On the other hand, the less frequently you have to update the data, the longer you should stick with manual. Because bike share availability changes minute-by-minute, all of our bike share updates our automatic, but on the other hand, most toll prices change once a year or less.

These may be obvious insights in retrospect, but it’s good to have a framework for considering the question.

Automatic Isn’t So Automatic

The ski rental problem misses a key factor: just like skis, data import scripts take maintenance too. Just because you’ve written code doesn’t mean your job is done. Say we have an API that we read to get real-time toll data. What happens if the API endpoint changes, or if the response format gets updated? When you’re writing code, it’s important to take maintenance time into account.

This is another reason why it’s good to do manual updates for a while before scripting data imports: you can get a sense of how the data looks, how regular it is, and how much maintenance it would take if you were to import it automatically. There’s no substitute for really understanding your input data, and doing the first few imports manually is one of the best ways to get there.

Manual Isn’t All Manual

By the same token, just because you have manual work as part of your data update process doesn’t mean you don’t have any code to write. There are often ways to build computer-assisted systems that get most of the benefit of automatic imports with a fraction of the cost.

One of the best examples for us is figuring out when toll rates change. Even if we don’t want to automatically figure out the current toll rates are from an agency’s website, we can still check if they are different than they were before. So we built an automatic system that alerts us whenever a toll agency updates their website in a way that might indicate a new rate. This way, we only have to do manual data entry when something changes.

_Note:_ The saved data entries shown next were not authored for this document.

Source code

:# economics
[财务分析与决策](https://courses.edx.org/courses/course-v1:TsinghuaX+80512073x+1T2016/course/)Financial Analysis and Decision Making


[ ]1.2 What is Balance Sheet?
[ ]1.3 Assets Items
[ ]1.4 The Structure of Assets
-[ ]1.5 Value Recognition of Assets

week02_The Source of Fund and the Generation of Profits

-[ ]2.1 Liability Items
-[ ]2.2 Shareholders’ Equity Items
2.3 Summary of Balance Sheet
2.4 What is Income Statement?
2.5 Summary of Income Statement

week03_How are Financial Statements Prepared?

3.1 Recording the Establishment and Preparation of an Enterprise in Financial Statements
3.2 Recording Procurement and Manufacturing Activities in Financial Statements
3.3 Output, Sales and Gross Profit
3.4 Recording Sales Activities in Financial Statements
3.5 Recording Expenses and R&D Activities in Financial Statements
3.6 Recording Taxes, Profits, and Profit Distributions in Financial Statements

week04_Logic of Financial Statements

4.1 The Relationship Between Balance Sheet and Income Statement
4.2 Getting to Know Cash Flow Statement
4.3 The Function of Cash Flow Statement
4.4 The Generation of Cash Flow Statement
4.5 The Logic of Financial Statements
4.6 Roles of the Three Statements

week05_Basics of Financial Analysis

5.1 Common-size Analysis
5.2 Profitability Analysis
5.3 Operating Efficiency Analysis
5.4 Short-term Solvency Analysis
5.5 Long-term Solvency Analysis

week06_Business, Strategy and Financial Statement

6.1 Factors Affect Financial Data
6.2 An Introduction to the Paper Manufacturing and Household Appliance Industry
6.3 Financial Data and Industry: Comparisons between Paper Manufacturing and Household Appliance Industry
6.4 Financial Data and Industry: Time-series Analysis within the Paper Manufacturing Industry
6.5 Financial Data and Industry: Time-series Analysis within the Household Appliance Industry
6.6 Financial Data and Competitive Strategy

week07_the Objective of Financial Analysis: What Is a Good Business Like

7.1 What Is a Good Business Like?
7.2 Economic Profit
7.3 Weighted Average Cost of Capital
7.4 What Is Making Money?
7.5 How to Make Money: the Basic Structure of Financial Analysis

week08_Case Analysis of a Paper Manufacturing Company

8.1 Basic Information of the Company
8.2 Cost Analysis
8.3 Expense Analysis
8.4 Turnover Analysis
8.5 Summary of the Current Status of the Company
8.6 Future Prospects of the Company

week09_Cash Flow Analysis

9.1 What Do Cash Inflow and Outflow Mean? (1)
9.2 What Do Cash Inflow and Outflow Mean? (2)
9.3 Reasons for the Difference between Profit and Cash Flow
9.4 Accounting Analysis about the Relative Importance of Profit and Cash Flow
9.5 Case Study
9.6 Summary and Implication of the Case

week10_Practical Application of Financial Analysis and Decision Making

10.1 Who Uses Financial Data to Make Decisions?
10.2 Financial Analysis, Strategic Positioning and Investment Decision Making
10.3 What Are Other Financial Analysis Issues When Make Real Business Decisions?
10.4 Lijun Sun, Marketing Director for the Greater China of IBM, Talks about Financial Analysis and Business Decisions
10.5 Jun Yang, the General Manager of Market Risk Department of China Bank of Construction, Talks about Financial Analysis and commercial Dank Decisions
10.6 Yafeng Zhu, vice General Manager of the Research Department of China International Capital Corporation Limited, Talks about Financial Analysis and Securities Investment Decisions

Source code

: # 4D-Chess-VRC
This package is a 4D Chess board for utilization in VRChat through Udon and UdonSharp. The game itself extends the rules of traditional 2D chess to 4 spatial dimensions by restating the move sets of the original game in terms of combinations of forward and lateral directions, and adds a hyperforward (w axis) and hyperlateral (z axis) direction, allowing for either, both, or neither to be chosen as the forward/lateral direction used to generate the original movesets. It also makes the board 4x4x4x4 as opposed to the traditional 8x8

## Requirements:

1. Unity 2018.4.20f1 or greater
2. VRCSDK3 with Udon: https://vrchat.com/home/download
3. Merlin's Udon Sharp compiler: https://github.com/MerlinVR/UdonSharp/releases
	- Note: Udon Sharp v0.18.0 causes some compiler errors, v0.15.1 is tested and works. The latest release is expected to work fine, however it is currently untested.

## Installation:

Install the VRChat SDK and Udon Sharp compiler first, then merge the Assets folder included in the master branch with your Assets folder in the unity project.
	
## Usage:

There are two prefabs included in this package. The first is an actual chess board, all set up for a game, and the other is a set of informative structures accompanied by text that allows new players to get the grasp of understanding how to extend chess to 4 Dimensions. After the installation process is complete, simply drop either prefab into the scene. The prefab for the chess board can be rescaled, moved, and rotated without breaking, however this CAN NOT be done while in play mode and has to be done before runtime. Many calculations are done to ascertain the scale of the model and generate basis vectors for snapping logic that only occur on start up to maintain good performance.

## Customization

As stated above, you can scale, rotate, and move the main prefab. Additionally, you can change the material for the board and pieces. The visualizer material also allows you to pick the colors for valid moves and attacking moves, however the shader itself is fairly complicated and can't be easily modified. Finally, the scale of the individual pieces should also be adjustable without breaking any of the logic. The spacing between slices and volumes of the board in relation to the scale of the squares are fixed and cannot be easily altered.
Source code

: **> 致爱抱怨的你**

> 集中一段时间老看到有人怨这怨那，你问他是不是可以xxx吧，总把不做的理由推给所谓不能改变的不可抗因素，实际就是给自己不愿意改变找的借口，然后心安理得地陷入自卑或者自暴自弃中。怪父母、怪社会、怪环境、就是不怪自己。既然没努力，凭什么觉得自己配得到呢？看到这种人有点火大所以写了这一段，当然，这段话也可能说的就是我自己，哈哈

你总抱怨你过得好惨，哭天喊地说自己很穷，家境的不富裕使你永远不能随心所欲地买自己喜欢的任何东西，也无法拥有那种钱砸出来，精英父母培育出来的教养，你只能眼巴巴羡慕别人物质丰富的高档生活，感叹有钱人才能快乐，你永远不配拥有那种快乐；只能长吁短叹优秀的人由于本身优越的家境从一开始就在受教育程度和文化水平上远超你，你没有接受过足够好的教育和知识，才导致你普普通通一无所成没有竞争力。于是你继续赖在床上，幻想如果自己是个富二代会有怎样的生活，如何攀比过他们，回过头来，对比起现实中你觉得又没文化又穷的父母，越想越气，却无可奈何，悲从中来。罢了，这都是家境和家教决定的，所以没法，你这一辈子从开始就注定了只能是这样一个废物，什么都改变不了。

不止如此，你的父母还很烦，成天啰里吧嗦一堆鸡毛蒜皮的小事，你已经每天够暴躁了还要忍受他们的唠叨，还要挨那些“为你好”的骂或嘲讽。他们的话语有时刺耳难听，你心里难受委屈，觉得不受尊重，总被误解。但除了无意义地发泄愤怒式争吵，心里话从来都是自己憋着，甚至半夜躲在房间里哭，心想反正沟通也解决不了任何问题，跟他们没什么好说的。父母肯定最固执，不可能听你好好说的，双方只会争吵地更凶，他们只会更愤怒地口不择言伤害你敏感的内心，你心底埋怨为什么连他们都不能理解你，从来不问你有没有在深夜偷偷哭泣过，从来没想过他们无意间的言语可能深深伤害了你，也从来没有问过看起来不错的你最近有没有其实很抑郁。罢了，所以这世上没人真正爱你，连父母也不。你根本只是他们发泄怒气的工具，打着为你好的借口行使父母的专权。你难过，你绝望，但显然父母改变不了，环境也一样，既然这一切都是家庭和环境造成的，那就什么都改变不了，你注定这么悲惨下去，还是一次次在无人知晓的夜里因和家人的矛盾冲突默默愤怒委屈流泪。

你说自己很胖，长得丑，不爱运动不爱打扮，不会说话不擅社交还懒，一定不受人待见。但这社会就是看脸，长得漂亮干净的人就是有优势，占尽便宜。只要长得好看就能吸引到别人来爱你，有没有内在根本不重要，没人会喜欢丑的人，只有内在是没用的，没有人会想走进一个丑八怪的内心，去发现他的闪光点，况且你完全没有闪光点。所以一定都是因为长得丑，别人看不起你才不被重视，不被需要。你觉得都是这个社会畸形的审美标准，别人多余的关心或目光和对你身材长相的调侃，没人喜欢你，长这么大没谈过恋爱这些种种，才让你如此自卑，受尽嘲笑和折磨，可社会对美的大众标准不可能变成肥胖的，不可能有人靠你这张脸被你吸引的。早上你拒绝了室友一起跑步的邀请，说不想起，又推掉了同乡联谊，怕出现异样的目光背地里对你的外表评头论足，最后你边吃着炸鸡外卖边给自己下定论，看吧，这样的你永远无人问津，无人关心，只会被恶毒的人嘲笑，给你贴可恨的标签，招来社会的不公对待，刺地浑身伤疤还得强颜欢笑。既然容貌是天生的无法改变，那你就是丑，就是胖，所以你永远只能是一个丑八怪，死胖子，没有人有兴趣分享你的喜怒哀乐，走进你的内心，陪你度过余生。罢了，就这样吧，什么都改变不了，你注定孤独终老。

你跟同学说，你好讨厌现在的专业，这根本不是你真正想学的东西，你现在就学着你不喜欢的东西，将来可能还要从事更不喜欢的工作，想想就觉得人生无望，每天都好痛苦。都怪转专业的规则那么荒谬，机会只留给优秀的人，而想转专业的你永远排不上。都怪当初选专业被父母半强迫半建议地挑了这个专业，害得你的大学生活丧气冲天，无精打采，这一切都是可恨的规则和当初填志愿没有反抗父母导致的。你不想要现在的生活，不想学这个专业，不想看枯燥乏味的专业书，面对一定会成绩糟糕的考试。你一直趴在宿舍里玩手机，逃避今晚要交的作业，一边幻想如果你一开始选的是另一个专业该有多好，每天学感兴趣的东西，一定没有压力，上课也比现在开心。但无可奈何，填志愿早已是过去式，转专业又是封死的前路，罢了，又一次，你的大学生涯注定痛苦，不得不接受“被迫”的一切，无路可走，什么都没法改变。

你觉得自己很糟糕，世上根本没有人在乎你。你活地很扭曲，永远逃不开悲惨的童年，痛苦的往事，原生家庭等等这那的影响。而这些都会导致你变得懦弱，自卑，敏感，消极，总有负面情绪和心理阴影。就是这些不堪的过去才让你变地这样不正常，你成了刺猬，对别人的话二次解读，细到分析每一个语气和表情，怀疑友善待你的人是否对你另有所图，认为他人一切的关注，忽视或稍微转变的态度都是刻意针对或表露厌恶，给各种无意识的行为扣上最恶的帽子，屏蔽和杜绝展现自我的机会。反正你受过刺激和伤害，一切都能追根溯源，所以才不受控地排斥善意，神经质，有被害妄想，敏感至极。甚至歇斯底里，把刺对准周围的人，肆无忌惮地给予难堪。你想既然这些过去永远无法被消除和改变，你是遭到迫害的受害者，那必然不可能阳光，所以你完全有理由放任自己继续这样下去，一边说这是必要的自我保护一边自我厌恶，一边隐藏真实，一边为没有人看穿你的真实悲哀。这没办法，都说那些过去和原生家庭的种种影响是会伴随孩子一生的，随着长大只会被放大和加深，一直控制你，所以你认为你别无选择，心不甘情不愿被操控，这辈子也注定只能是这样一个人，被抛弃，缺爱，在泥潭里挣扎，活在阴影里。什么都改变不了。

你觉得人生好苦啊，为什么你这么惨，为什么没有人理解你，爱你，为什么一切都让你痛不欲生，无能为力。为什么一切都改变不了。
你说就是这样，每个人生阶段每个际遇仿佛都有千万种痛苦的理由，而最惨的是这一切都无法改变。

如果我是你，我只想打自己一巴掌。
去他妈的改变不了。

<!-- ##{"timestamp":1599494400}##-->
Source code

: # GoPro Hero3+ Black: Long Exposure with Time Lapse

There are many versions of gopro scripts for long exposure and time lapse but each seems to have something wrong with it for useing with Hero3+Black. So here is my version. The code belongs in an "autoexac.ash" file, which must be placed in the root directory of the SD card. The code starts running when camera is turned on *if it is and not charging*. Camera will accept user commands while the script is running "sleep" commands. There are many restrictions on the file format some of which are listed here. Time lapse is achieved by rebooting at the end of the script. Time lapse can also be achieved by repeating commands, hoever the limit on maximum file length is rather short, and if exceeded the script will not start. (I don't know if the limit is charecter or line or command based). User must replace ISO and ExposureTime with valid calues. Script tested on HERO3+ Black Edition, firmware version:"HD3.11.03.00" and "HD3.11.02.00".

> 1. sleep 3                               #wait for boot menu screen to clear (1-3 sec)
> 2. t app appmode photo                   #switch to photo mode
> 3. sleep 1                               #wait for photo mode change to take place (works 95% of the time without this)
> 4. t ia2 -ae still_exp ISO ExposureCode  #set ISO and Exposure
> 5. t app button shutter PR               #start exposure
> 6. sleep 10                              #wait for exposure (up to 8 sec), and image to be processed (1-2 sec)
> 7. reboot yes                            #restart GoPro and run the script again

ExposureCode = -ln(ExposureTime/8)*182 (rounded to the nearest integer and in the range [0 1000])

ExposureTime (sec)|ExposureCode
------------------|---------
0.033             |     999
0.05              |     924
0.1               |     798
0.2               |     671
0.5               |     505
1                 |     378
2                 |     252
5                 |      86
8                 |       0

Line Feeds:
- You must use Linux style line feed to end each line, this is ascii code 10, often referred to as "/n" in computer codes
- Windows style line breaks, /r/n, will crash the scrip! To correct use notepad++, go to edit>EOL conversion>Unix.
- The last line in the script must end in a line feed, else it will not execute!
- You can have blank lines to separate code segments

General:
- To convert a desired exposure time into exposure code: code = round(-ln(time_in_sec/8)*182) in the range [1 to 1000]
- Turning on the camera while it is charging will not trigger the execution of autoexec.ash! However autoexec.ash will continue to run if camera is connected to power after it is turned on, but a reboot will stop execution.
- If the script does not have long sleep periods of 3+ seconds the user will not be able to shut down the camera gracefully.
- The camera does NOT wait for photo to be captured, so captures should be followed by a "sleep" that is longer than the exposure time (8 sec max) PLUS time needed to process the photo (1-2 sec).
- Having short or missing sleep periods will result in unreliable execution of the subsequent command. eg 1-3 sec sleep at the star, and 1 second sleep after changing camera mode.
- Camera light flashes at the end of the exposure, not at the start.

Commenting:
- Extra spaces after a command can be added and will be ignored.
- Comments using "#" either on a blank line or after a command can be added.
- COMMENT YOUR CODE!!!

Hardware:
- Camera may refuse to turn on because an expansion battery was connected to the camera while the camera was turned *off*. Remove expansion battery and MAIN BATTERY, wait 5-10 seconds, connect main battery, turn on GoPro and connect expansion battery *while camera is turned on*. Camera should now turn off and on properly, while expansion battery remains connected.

We also build scripts that let us enter the data in a much more convenient format that we automatically convert to our backend data structures. This keeps the burden of manual updates lower.

Curbs: a Hybrid of Manual and Automatic

Much of our curb data comes from surveys, where humans walk the curb and take pictures of parking signs and other relevant features. This is in many ways the ultimate in manual data updates. So, we get a lot of questions about how we keep our curb data fresh.

It’s important to note that, even in cities where we survey the curbs, we still get a lot of data from the cities. This can include things like temporary parking permits or parking meter rates. So much of our curb data is, in fact, updated continuously using automatic processes.

In fact, since cities have to actually paint new signs in order to change parking regulations, it is sometimes possible to get a digital feed of curb feature updates from city governments even in cases where the city doesn’t know all the regulations that exist today. This is another good example of the blurry line between automatic and manual data collection.

Conclusion

The more data sources we explore, the more we realize that the right way to import data in our system depends on many different factors. By being flexible about our systems and methods, we can focus on bringing the best data to users, no matter where it comes from or how we get it.

If you face this same question, here’s our best advice:

Remember the ski rental problem: try manual first if possible.
Ask yourself how often you need to update the data and how much work is involved.
Figure out how hard it would be to build and maintain an automated system.
If an automated system would be cost prohibitive, consider if there’s work you could do to make manual updates easier.